* _Objective 1_: Copy these lines from the listing word for word. Begin at the line that contains "Page size: 1654x931." and stop after the line that contains "title How Do".

* _Source extract_:
No... On this thread I had miles and price reversed. It's fixed.


----------



## Ms.Doe (Apr 15, 2016)

I don't see how this new system is profitable for drivers. I quit depending on RS $. I'm twice retired so I don't depend on Uber and Lyft to make money. 

I got a part time job moving cars around the city for a large Car rental agency 3 days a week.. It's mostly riding in the back of a minivan around 465. After driving for Uber and lyft, comma getting paid to ride to ride is a welcome change.

On my off days if if Uber and lyft have any bonuses, I will drive. But without bonuses, this git's the right share thing is not profitable.

So glad to park my car and let her rest. And my guess is lasting me much much longer because my job is only 3. 2 miles from my house.. 6.8 miles round trip. So glad to take a break.


----------



## TX Uber Ant (Aug 24, 2019)

Nats121 said:


> How many crashes are these flash 5 second pings gonna cause?


You can pretty much guarantee a lot more than the pay cut is going to make them.


----------



## Buckiemohawk (Jun 23, 2015)

It’s why most out of town trips are done under the table here. Atl, charlotte and Charleston most of the riders will pay the full price to the driver in cash


----------



## wallae (Jun 11, 2018)

W00dbutcher said:


> View attachment 643876
> 
> 
> Now it looks decent until you realize the fact you still need to get back.
> ...


Here we have a lot more to contend with. 
North I can do 70 mph
Every other direction I may avg 45. 
On uber support on Twitter reading the posts from the Middle East it’s hilarious
Seems every driver accepts the trip and sits- texts where are you going 
Then starts a negotiation 😆 without moving


----------



## W00dbutcher (Jan 14, 2019)

Buckiemohawk said:


> It’s why most out of town trips are done under the table here. Atl, charlotte and Charleston most of the riders will pay the full price to the driver in cash


Who pays for the $5 cancellation fee?


----------



## Go Uber or Go Home (Jul 13, 2016)

W00dbutcher said:


> For those who have been in this game for a while, should probably know what your per mile expenses is by now for last year. If you do this will be the quickest and most simplified way to make sure you're not losing money.
> 
> View attachment 643863
> 
> ...

* _Objective 2_: Write out the rideshare thread again from the words "I got a part" through the words "a welcome change.", with "minivan" replaced by "shuttle bus".

* _Records shown_:
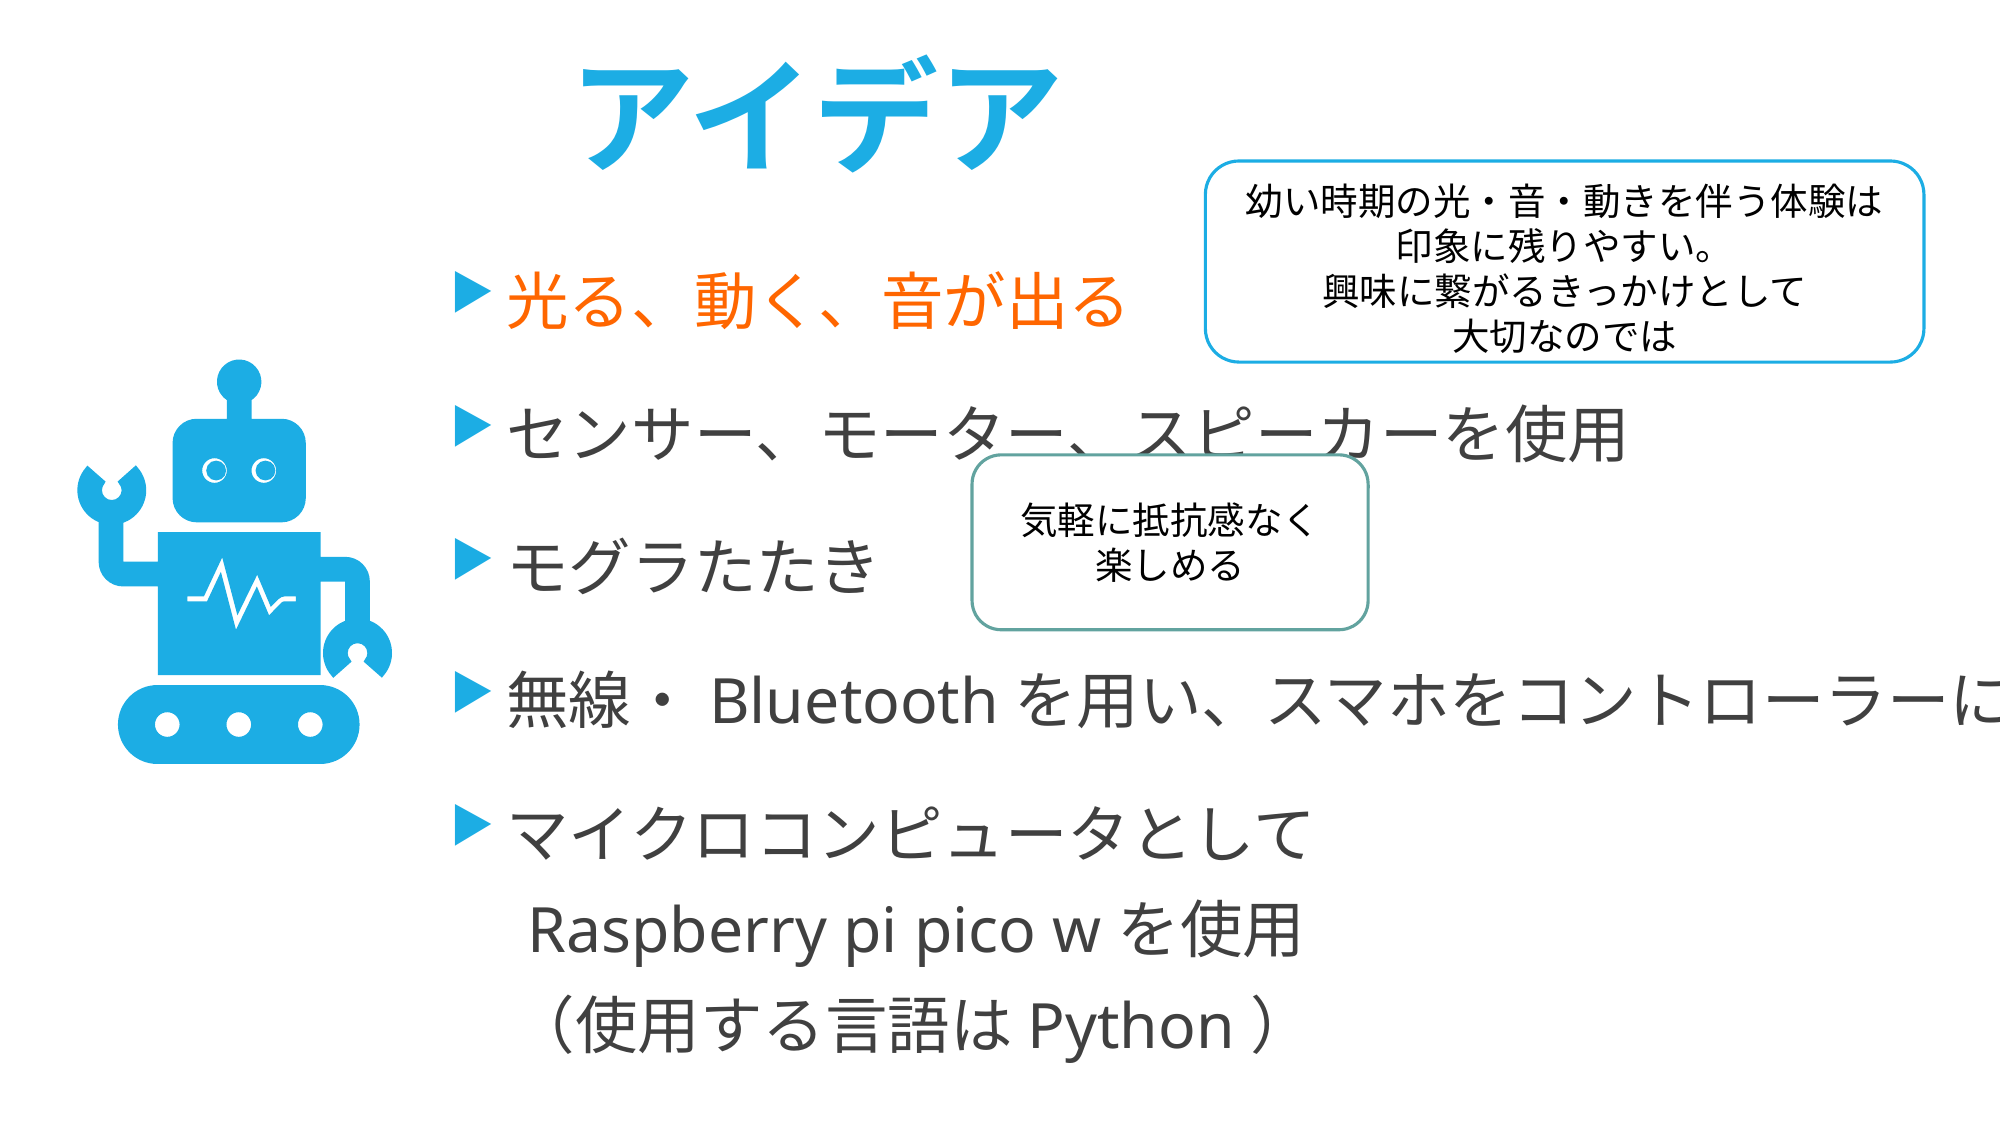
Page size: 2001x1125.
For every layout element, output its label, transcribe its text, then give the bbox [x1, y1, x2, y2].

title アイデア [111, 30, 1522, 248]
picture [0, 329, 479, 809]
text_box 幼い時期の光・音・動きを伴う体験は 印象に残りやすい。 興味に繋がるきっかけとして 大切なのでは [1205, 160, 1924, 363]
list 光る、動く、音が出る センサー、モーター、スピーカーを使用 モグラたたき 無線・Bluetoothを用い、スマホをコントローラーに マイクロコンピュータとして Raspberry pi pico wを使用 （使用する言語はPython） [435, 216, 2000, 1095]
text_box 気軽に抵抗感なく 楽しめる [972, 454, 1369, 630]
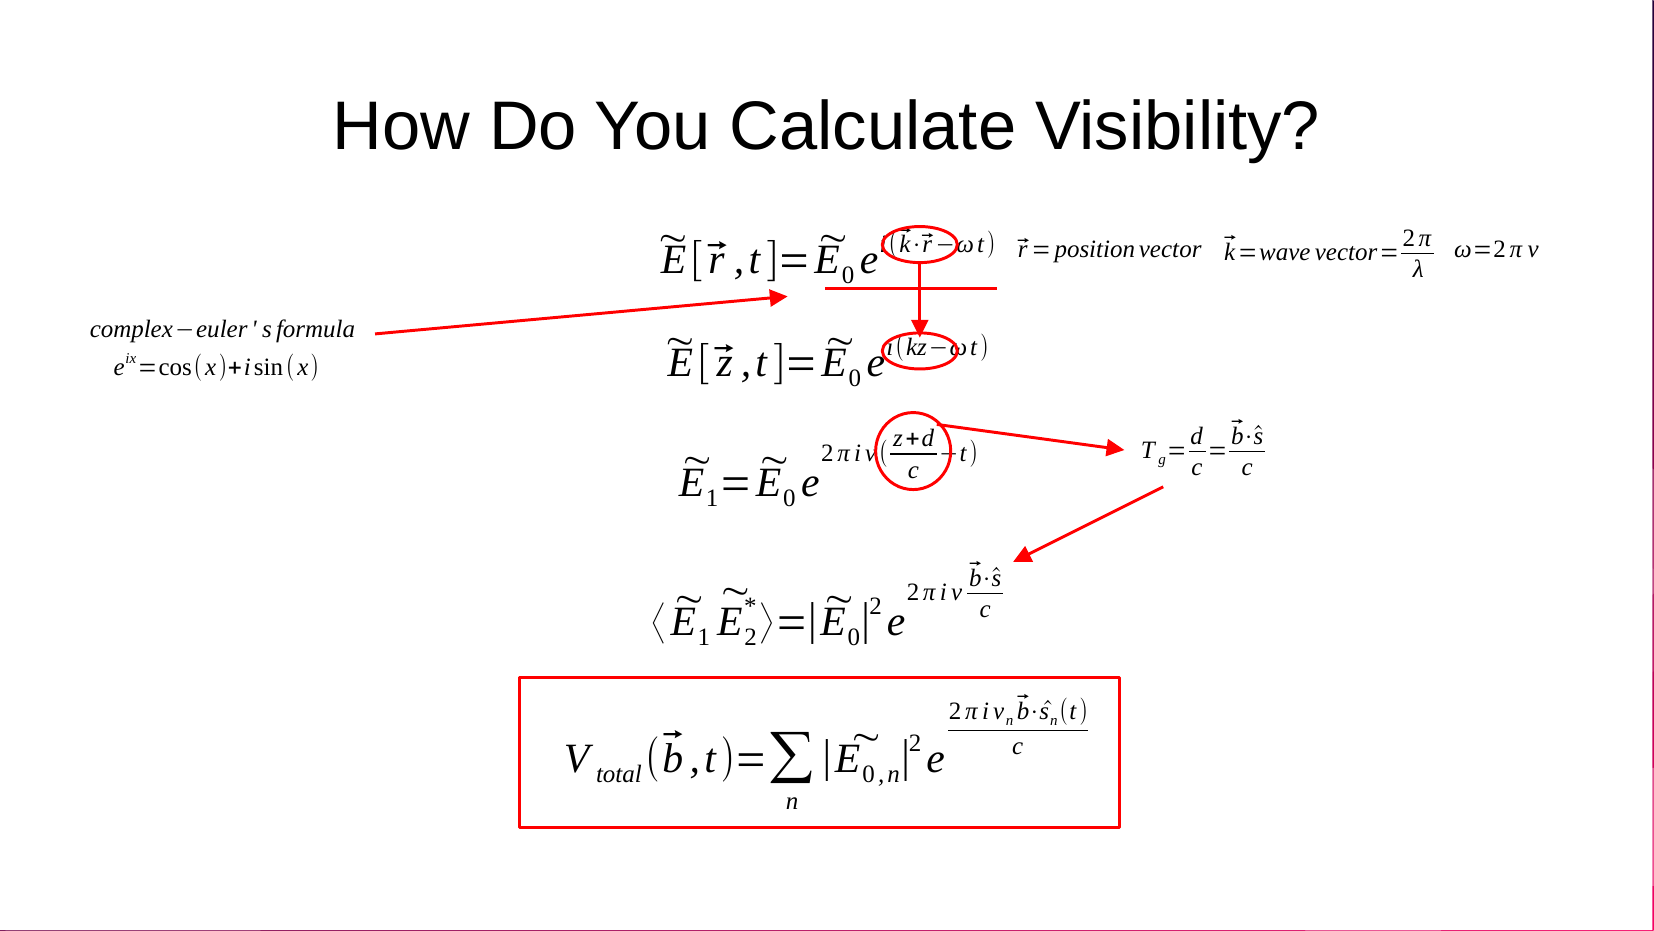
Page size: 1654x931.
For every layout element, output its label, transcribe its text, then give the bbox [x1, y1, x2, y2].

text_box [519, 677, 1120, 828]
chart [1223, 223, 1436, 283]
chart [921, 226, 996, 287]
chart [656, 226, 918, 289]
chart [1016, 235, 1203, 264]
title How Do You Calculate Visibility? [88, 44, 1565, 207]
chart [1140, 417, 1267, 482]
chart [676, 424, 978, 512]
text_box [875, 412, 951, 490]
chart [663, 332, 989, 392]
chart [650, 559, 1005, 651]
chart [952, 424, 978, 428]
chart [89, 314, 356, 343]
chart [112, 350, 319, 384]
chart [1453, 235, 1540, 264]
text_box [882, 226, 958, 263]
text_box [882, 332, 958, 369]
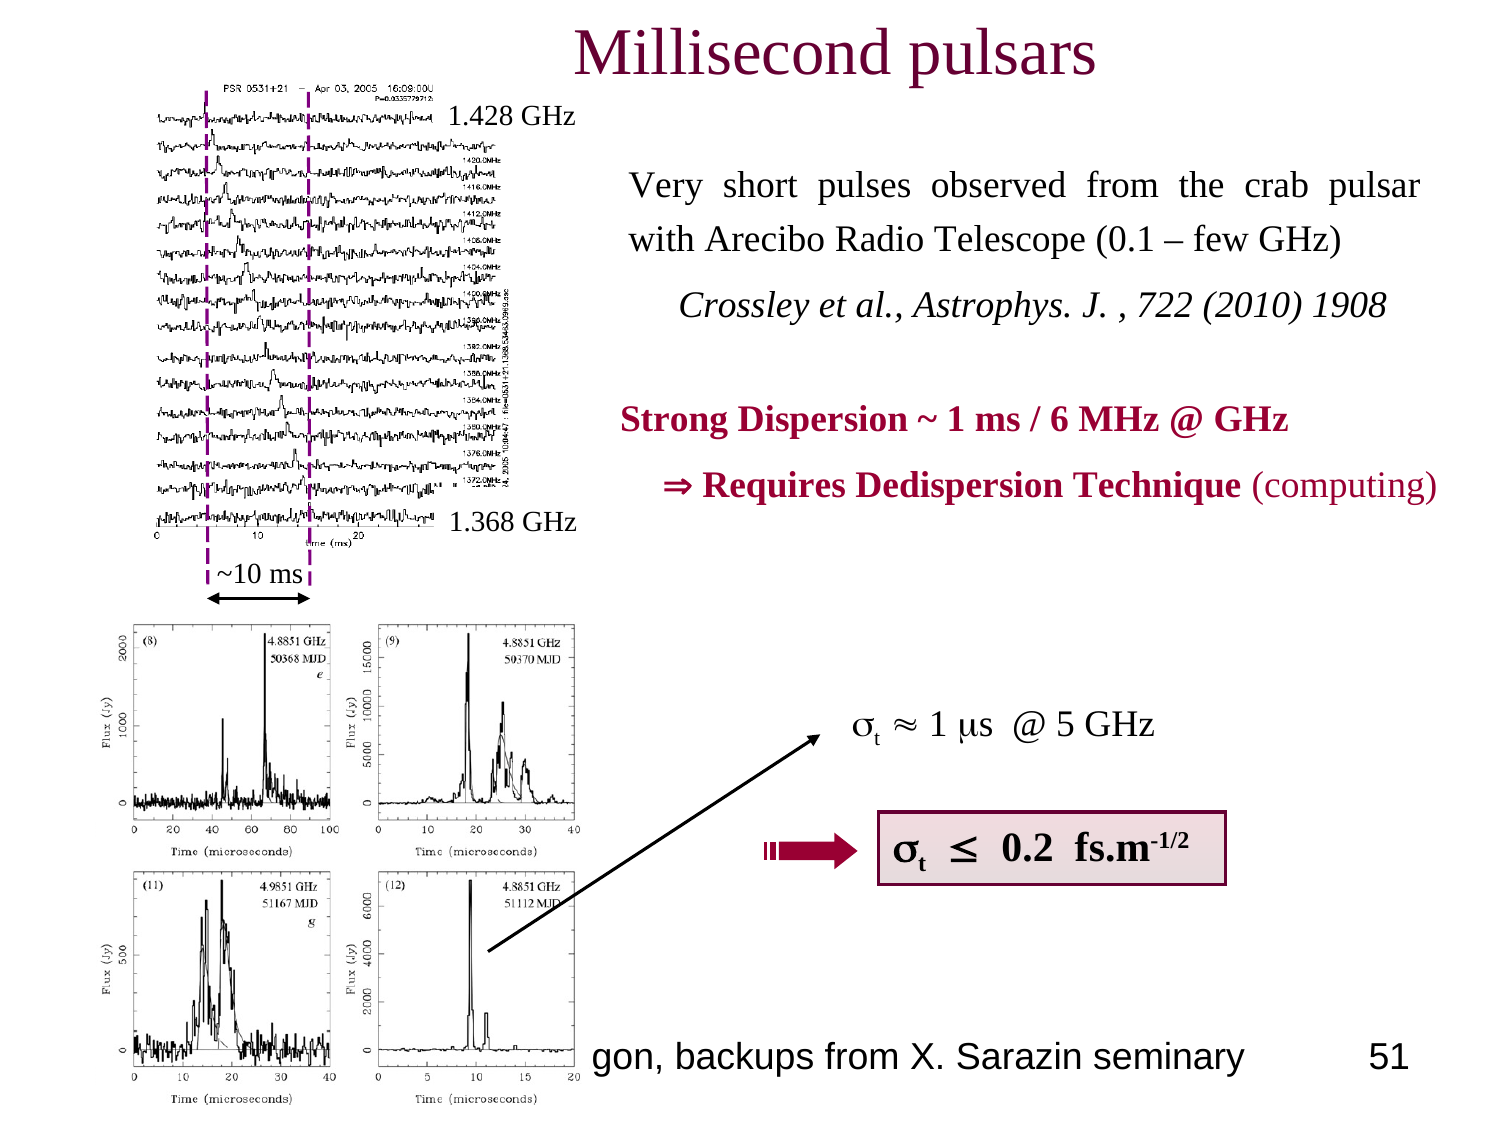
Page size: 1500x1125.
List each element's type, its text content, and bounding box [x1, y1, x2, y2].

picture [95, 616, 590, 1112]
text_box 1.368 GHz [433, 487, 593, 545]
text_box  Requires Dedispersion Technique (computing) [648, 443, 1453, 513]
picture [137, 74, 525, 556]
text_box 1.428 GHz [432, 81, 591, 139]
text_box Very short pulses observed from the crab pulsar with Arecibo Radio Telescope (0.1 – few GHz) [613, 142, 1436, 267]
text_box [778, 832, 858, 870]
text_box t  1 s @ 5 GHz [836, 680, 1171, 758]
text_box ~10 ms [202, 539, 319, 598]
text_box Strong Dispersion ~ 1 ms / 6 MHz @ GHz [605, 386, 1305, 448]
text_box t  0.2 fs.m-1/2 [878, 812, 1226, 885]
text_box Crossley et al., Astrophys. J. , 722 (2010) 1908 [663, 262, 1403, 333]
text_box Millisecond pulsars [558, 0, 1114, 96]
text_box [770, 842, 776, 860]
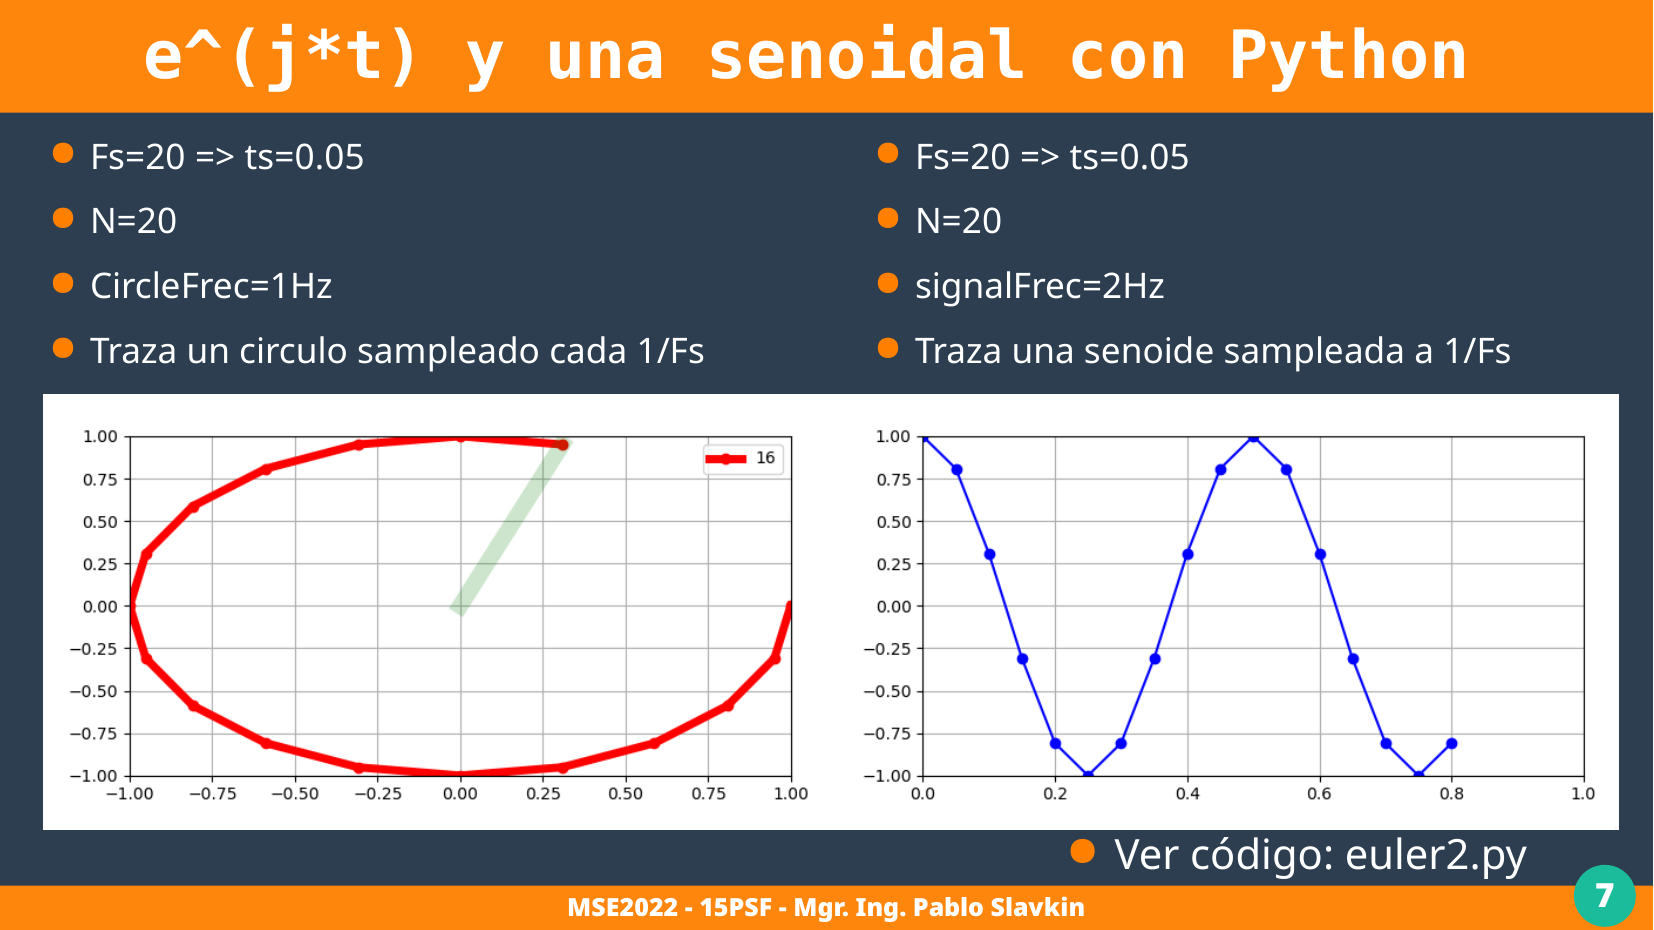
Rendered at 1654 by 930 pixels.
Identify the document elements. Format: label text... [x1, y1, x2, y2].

* _Task solution 1_:
Page size: 1654x931.
For every layout element, output its label, transcribe its text, then give the bbox [x1, y1, x2, y2].

text_box [519, 677, 1120, 828]
chart [1223, 223, 1436, 283]
chart [921, 226, 996, 287]
chart [656, 226, 918, 289]
chart [1016, 235, 1203, 264]
title How Do You Calculate Visibility? [88, 44, 1565, 207]

* _Task solution 2_:
I got a part time job moving cars around the city for a large Car rental agency 3 days a week.. It's mostly riding in the back of a shuttle bus around 465. After driving for Uber and lyft, comma getting paid to ride to ride is a welcome change.